**Activity:**
Find the lines in the records that carry the word "knee". Copy each one.

**Saved entries:**
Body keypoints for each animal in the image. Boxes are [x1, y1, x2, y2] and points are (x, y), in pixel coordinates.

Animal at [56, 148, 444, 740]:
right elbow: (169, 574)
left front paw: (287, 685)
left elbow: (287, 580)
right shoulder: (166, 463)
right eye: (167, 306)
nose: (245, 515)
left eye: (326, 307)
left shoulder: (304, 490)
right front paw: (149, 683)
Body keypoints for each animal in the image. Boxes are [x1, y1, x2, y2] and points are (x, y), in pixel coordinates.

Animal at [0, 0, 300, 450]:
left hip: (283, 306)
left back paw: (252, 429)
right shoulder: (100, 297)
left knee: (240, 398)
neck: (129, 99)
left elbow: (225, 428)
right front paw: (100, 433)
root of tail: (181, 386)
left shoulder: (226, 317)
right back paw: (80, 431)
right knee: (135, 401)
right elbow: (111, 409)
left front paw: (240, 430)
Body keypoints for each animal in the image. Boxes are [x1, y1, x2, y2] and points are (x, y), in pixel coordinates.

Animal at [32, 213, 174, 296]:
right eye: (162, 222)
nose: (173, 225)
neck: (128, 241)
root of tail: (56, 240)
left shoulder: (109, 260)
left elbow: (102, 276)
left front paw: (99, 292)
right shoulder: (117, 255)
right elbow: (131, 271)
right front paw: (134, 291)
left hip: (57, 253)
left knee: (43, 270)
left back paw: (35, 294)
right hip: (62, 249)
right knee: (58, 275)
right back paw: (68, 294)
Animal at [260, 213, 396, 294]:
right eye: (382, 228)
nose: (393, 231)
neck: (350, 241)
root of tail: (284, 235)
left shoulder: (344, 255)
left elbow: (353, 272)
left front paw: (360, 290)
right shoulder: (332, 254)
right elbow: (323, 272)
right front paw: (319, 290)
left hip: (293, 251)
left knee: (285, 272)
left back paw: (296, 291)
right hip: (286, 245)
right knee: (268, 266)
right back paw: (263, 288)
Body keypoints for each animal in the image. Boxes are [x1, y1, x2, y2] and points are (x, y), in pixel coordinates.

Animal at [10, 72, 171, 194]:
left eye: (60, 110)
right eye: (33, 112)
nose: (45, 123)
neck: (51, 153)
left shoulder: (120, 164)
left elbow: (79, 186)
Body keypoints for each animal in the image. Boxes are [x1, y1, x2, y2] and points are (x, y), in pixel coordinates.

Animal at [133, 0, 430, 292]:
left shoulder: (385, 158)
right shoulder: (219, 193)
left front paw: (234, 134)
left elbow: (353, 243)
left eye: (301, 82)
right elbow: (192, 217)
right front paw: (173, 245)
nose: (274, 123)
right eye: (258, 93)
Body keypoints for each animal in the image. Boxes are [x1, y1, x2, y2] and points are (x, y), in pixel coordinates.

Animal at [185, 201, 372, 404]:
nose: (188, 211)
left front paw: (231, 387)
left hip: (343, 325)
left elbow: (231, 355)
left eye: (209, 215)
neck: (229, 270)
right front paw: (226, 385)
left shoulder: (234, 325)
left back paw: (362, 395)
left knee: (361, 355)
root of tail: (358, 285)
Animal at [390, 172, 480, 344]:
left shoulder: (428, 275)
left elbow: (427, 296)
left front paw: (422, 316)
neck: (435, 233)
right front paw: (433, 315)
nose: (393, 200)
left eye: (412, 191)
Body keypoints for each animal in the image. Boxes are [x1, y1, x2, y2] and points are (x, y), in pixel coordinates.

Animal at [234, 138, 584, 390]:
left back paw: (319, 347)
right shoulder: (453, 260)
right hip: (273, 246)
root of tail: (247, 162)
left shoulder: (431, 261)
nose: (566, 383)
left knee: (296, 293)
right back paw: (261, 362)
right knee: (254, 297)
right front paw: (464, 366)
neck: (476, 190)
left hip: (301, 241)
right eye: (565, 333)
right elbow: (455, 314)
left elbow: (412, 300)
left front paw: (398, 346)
==
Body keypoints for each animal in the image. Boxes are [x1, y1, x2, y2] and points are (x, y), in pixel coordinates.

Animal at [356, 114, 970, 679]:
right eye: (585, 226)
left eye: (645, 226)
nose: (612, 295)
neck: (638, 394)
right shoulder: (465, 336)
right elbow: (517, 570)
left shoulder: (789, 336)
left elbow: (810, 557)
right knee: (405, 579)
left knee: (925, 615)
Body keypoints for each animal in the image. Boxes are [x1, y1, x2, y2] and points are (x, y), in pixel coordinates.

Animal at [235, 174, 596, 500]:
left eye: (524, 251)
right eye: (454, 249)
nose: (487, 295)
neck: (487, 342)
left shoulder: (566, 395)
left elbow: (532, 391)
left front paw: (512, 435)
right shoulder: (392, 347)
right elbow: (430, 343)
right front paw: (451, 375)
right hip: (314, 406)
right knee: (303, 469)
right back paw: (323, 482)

**Task output:**
left knee: (240, 398)
right knee: (135, 401)
left knee: (43, 270)
right knee: (58, 275)
left knee: (285, 272)
right knee: (268, 266)
left knee: (361, 355)
left knee: (296, 293)
right knee: (254, 297)
right knee: (405, 579)
left knee: (925, 615)
right knee: (303, 469)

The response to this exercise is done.